Prisonniers, malades mentaux, sans-abris… La folle campagne de recrutement de l’armée russe

L'armée russe recrute, et elle recrute large ! Les besoins sont énormes. Alors les prisonniers, les sans-abris et même les malades mentaux sont les bienvenus.

Armée russe
©Belgaimage

À 7.000 kilomètres du front, en visite dans la péninsule de Kamtchatka, dans l’Extrême-Orient russe, Vladimir Poutine a lancé  ce lundi une campagne de recrutement particulièrement offensive. Embourbé dans une guerre lancée il y a plus de six mois, le Président russe tente de débaucher des volontaires aux quatre coins du pays. Les volontaires " se battent mieux que les soldats professionnels ", a-t-il lancé.

Pour pousser aux candidatures, il a exigé que l’emploi des hommes acceptant d’entrer dans l’armée leur soit garanti. Et la volonté de renflouer sur le terrain les unités de combat brave toutes les limites de la morale. Le 16 août, il remettait une médaille honorifique à Ivan Neparatov après avoir été tué sur le front du Donbass, relève Le Monde. Mais Ivan Neparatov est loin d’être anonyme. Condamné à 25 ans de prison pour avoir ôté la vie à plusieurs reprises, cet assassin est aujourd’hui salué "pour son courage".

Des campagnes dans les prisons

Et cet épisode ne serait pas anecdotique. Les prisons russes constitueraient un réservoir particulièrement juteux pour les bataillons russes. De nombreuses sources viennent appuyer cette manière de fonctionner. Des témoignages de détenus ayant participé à ce type de manoeuvre percolent.
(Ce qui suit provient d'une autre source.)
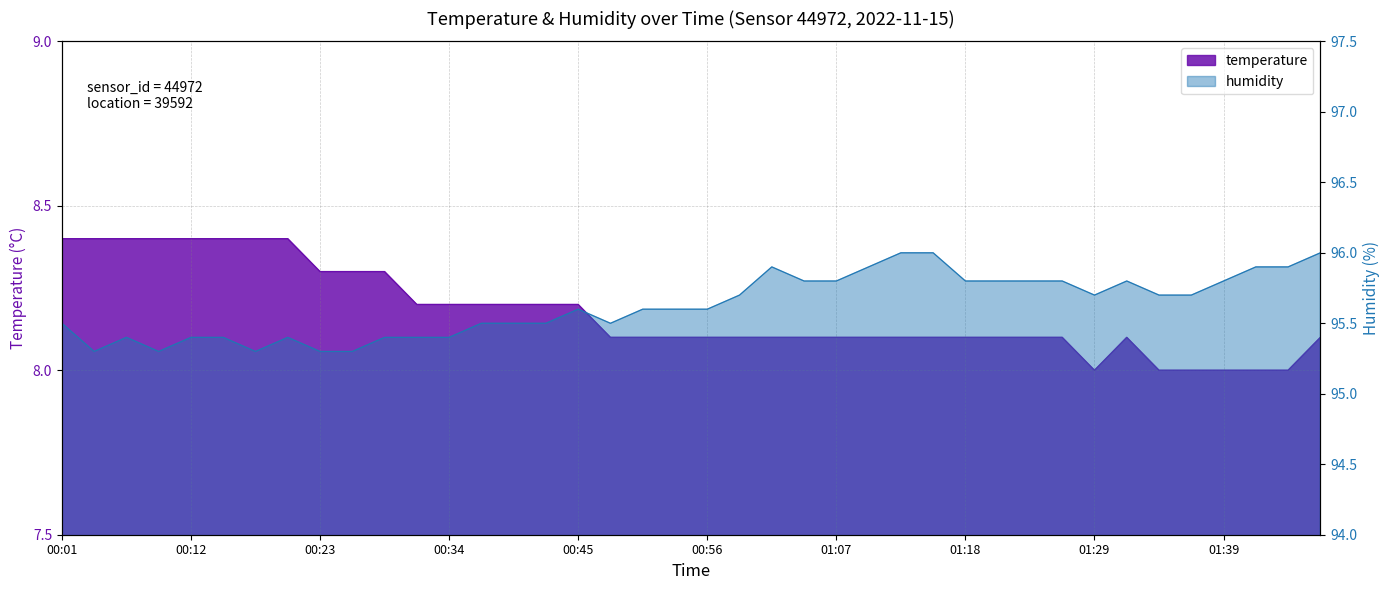

How many values in the temperature series exceed 8?

34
L’un d’eux affirme que les salaires proposés s’élèveraient entre 100.000 roubles (1.600 euros) et 300.000 roubles (5.000 euros) par mois. " Le service dure six mois, puis tu es libéré avec un casier vierge. Si tu es tué, ta famille reçoit 5 millions de roubles ", confie un prisonnier au site 161.ru. Ce sont plusieurs centaines de recrues qui auraient ainsi rejoint les rangs de l’armée russe.

Mais accepter n’est évidemment pas sans risque. Ces volontaires forment les lignes d’assaut dans le Donbass. De la chair à canon à petit prix !

Un besoin immense 

Le recrutement dans les prisons ne suffit pas à remplir les garnisons. Le média d’opposition The Insider confie que l’entreprise d’état s’occupant du transport ferroviaire aurait reçu l’ordre de mobiliser 10.000 travailleurs pour les faire entrer dans l’armée, rapporte encore Le Monde.
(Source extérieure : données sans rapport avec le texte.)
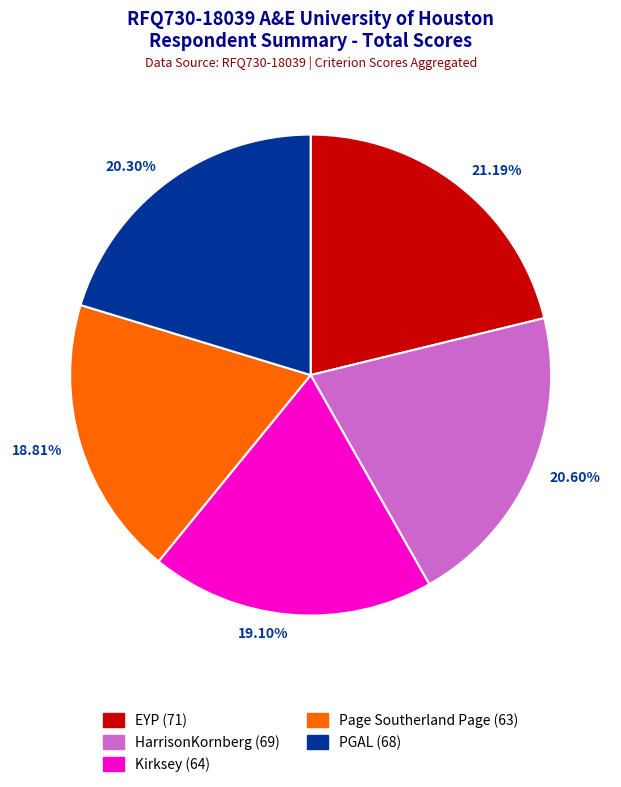

Is it true that Kirksey is 19% of the pie?

True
Les hôpitaux psychiatriques font également la cible de ces campagnes de débauchage. Deux infrastructures de ce type ont publié des annonces pour appâter ces patients, assure le journaliste d’investigation Andreï Zakharov. Les sans-abris sont eux aussi sollicités.
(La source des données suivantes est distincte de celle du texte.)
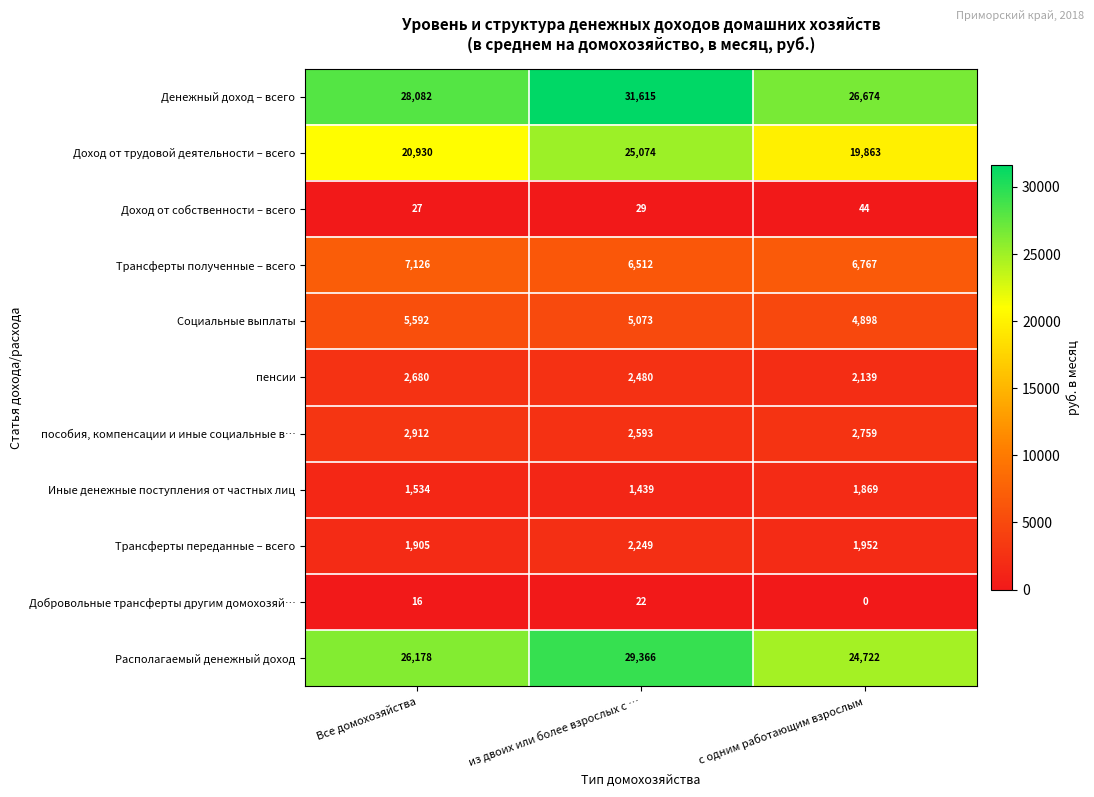

What is the difference between the maximum and minimum values in the Социальные выплаты series?

694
Le quotidien français décrypte cette politique par un besoin urgent de soldats sur les 2.000 kilomètres de front. L’assaut du 24 février dernier aurait mobilisé entre 150.000 et 200.000 militaires russes. Aujourd’hui, les pertes humaines seraient comprises entre 25.000 et 80.000 soldats russes, selon le Pentagone.